> **Task statement**
Collect each line of the entries that holds the string "node".

(Code change snippets)
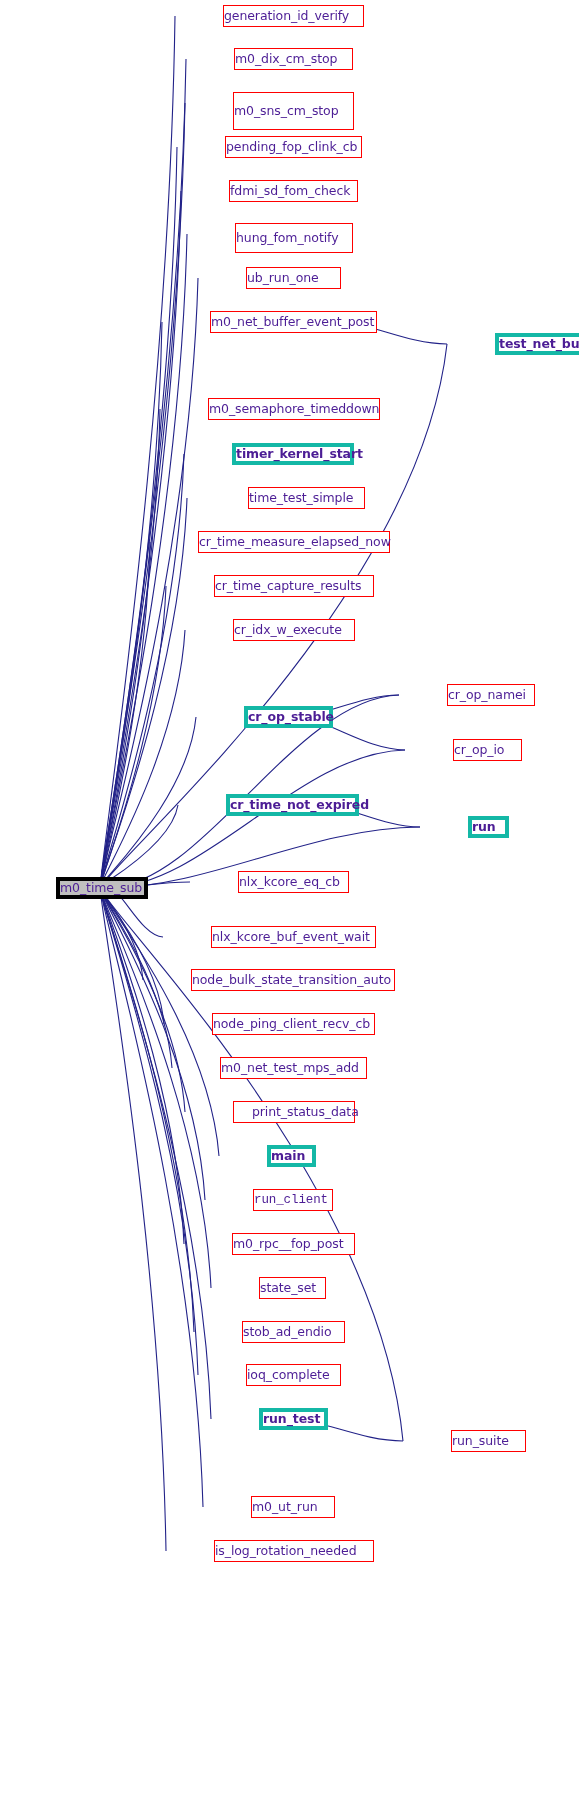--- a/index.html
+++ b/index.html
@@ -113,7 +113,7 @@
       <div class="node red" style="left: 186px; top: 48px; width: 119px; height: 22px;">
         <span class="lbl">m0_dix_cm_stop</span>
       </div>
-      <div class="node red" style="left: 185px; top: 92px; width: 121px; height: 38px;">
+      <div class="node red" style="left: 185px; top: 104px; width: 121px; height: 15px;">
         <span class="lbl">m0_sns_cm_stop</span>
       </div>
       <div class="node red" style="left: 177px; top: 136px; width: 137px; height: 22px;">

> **Task result**
       <div class="node red" style="left: 186px; top: 48px; width: 119px; height: 22px;">
-      <div class="node red" style="left: 185px; top: 92px; width: 121px; height: 38px;">
+      <div class="node red" style="left: 185px; top: 104px; width: 121px; height: 15px;">
       <div class="node red" style="left: 177px; top: 136px; width: 137px; height: 22px;">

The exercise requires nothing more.